この小説はポエムに満ちあふれている。意志が運命を作るだの愛が世界を作るだの、口にするのも恥ずかしいような、そんなポエムだ。ちょっと普通の小説じゃありえないぐらいの量だ。
そしてこの小説がすごいのは、そんなポエムを「ノベライズ」してしまうところ。舞城は、歯の浮くようなポエムを、そのままこの小説の世界の法則にしてしまう。だからこの小説はブッ飛んでいる。舞城のポエム通り、意志が運命を作り空間と時間はねじ曲がり、死んだ人間は生き返り主人公は複数人に分裂する。
もうめちゃくちゃだ。
そのくせ伏線はしっかりと仕込んでるし、宇宙論をベースにしたSF設定もしっかり練られている。ミステリーとしてもSFとしても十分な出来。

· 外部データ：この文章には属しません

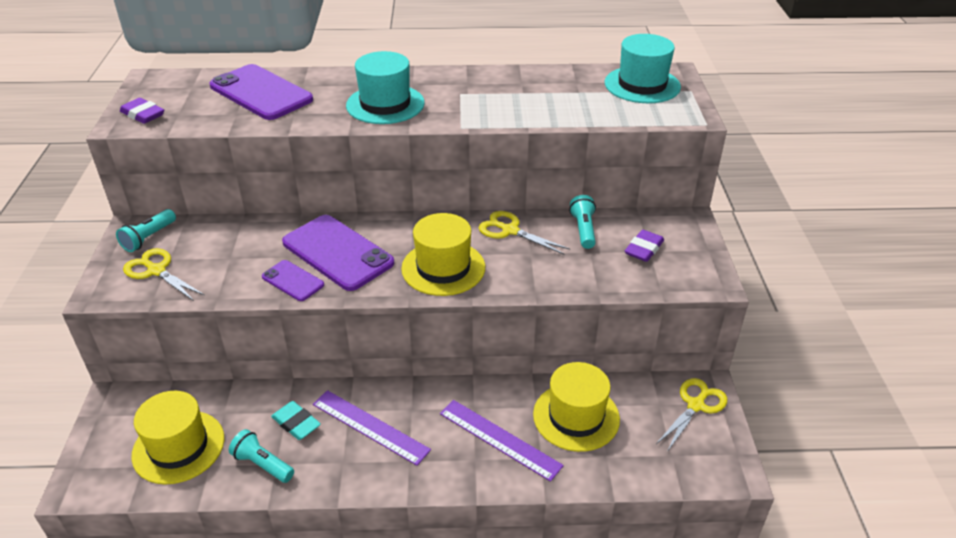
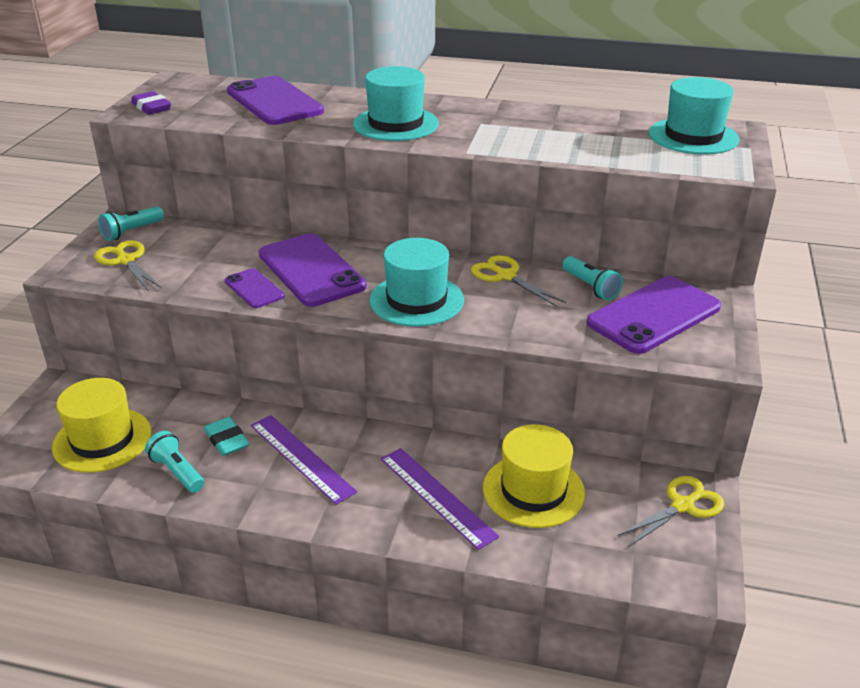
camera: 15 degrees right, 5 degrees down
(443, 268) = (416, 300): yellow hat -> turquoise hat
(583, 230) = (590, 287): turquoise flashlight -> turquoise flashlight turned 135 degrees clockwise
(643, 249) = (654, 315): purple eraser -> purple phone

そしてなにより、そんな因果律のぶっ壊れた世界にミステリーとSFをぶち込んだというグロデスクな物語の中を、舞城がデビューからずっと書き続けている「愛」というテーマが貫いている。この不器用なまでの愚直さには、ちょっと感涙せざるを得ない。
いずれにせよ、舞城王太郎の小説の中でも最高傑作だろう。GWまるまる使って1400ページの大著を読んだかいがあったものだ。